En la Universidad de Texas han elaborado un documento con 237 razones para mantener relaciones sexuales, como si el sexo fuera algo cartesiano; olvidan la poesía de la siesta o la sinceridad del método aquí te pillo, pues aquí va a ser. Si hicieran ese estudio aplicado a la seguridad en los aeropuertos, pocas me parecen 237 razones para no volar. Como decía Javier Krahe en una canción memorable: «Es mísero, sórdido y aun diría tétrico, someterlo todo al sistema métrico».
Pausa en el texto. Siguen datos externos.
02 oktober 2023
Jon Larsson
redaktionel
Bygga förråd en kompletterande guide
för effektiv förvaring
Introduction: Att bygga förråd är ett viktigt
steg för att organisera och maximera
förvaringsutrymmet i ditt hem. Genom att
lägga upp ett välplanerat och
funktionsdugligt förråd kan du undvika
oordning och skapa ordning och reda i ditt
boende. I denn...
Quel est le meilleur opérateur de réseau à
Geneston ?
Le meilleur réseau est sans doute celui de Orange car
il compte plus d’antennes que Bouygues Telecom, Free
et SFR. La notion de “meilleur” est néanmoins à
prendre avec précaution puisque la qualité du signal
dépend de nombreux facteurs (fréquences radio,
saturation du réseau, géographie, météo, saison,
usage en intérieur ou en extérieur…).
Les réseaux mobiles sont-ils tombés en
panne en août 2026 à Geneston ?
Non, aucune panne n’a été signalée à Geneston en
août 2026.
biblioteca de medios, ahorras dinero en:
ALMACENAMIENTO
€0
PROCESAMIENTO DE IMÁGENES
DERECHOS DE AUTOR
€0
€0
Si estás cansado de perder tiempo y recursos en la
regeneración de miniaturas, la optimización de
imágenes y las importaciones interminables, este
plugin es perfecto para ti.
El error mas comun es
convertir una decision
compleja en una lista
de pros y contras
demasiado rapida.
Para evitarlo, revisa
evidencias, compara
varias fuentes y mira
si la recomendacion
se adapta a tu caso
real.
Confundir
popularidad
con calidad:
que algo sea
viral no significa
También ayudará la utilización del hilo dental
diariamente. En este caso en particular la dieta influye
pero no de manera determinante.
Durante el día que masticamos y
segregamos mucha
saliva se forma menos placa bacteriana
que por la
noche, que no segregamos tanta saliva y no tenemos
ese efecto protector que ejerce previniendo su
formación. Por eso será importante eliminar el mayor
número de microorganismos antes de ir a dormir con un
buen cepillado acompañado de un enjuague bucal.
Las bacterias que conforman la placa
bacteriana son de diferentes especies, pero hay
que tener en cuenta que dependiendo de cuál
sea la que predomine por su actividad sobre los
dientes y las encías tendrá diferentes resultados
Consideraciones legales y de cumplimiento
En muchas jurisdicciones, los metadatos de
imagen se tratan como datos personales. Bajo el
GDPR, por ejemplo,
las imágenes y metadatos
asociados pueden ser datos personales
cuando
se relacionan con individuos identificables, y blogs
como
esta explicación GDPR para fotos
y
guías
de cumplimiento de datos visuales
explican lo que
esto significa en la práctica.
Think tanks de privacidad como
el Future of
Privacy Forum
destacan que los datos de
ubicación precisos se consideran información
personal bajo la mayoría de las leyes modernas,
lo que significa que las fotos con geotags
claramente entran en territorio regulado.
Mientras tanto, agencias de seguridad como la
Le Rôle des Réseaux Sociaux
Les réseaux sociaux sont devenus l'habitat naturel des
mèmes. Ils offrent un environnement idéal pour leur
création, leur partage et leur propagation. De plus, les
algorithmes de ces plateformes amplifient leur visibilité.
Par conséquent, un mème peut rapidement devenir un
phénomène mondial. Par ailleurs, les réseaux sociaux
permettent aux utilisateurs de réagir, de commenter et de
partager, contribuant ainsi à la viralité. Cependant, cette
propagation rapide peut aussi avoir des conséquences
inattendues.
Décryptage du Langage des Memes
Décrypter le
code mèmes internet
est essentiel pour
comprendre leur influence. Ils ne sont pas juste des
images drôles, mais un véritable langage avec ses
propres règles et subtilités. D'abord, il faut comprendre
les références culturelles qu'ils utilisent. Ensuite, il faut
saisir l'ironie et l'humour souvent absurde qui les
Además, como se pongan a investigar, seguro que nos encuentran algún motivo para llevarnos a Guantánamo D¿Or, ciudad de las humillaciones. En la mirada de escarcha de un guardia de seguridad capté que se había dado cuenta de que por mi culpa dejaron de comer los gusanos de seda. Eso ocurrió hace muchos años, pero aquel inquisidor lo sabía. Me dejó pasar porque dos puestos más atrás había un alto funcionario del Estado que se hacía pis en la cama. Iba a Mallorca, una sala de desintoxicación emocional junto a otros desgraciados que pensaron que nadie les iba a ver nunca.
Hay muchos que se creen inocentes porque tienen las uñas bien cortadas y limpias; eso era antes. Ya no vale.